--- Document section ---
Ballot initiative campaigns:
Some US states and cities let people run ballot initiatives: people can propose legislative changes, and if these proposals get enough signatures from people in that jurisdiction (and are within the scope of what ballot initiatives are allowed to do in that jurisdiction), they go on the ballot for voters to vote on in the next election. Then, if over 50% of voters approve of a measure, it passes.
Getting a ballot initiative on voter’s ballots is mostly a matter of money, according to people with lots of relevant experience. If you pay enough people to collect signatures, you’ll get enough signatures.
Currently, long-term-oriented work in running ballot initiatives and related activities is very young, so it involves lots of trying new things and trying to think of new (adaptations of) ideas.
Running for federal office:
Notes from a professional with relevant experience:
Politics is an environment in which trust is low and public visibility is high.
(This makes high-trust communities well-positioned to work together well.)
Politicians are mainly filtered to have passion for and conformity toward their party’s orthodoxy.
Election processes also filter for politicians who are power-hungry and good at fundraising.
Lobbying:
Roughly, lobbying means asking government officials to make or change government policies.[8]
Paths to impact & related advice
Broadly, US policy work can be very impactful because the US federal government moves lots of money (several trillion dollars each year), and because it’s the only organization with the authority to do certain things.
Before diving into the specifics of certain policy jobs, I’ll start with two more generally applicable takeaways.
Big impact wins are not that rare, for people who are great fits.
_I was very pleasantly surprised by how often speakers have achieved big impact wins, and by how big some of these wins have been. _
It seems to be a common idea in the community that policy work, especially if it’s focused on emerging technologies, is high-risk. For example, the 80,000 Hours article on US AI policy work claims:
Hearing from the speakers makes me more skeptical of that first claim—that even if we assume AI policy or biosecurity policy are promising to work in, an individuals’ chances of making a contribution are slim. Speakers’ experiences seem to suggest that long-term-oriented US policy work is often high-risk in the sense that one may not have impact for a few months or years. But over a whole career, people who are (very) strong fits seem likely to have numerous huge wins.
(A speaker notes: Impact is highly dependent on fit. If someone is an OK fit—if they’re the kind of person who would survive in government—the expected value of their work in government is some value. If someone is an excellent fit—if they’re the kind of person who would thrive and be a policy entrepreneur, figuring out how to create high counterfactual marginal expected value and executing on it—then the expected value of their work is much higher.)
Why do I think this?
In just a few years, at least a handful of people who are very concerned with improving the impacts of emerging technologies have reached positions in the US government from which they are well-placed to contribute.
We heard from three speakers in the executive branch; of the two who discussed their impact so far:
One who’s been working on this for less than a year said they don’t think they’ve had much direct impact yet.
One who’s been in the executive branch for several years says there’ve been 6 or so moments that would have easily justified their career in government, with more big wins likely to come soon.[9]
Another speaker, over the course of just a few months, very plausibly counterfactually secured billions of dollars in government spending for a cause most of us would agree is very important. (And this speaker wasn’t even selected to give a talk based on this—I didn’t know it when I reached out to them.)

--- Directive A ---
In the notes on US policy work, shorten the paragraph beginning "Some US states and cities let people run ballot initiatives" into a brief bulleted list that keeps its main facts.
--- Directive B ---
List every quality that the notes on US policy work say politicians are filtered for.
--- Directive C ---
According to the notes on US policy work, how much money does the US federal government move each year?

--- Data excerpt ---
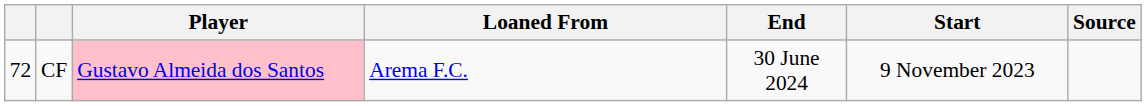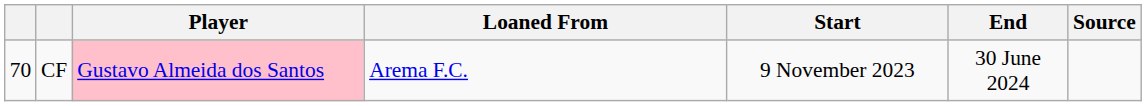columns swapped: Start <-> End
CF | column 1: 72 -> 70
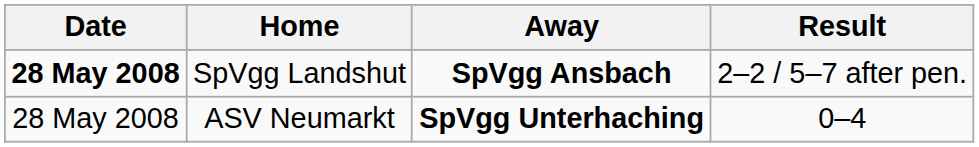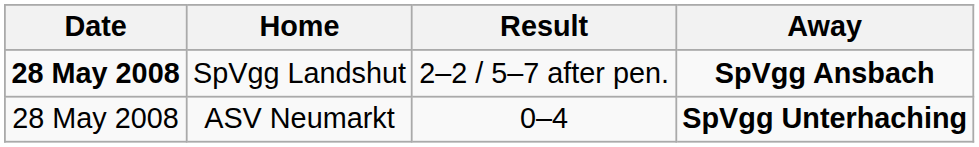columns swapped: Away <-> Result
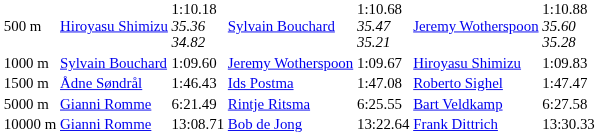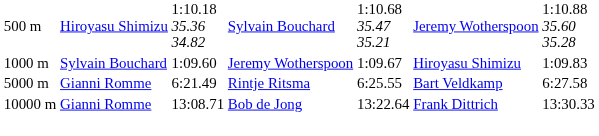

--- Exercise solution A ---
- Some US states and cities let people propose legislative changes through ballot initiatives.
- A proposal that gathers enough signatures from people in the jurisdiction, and falls within what initiatives may do there, goes on the ballot at the next election.
- The measure passes if over 50% of voters approve it.

--- Exercise solution B ---
- Passion for their party's orthodoxy
- Conformity toward their party's orthodoxy
- Being power-hungry
- Being good at fundraising

--- Exercise solution C ---
Several trillion dollars each year.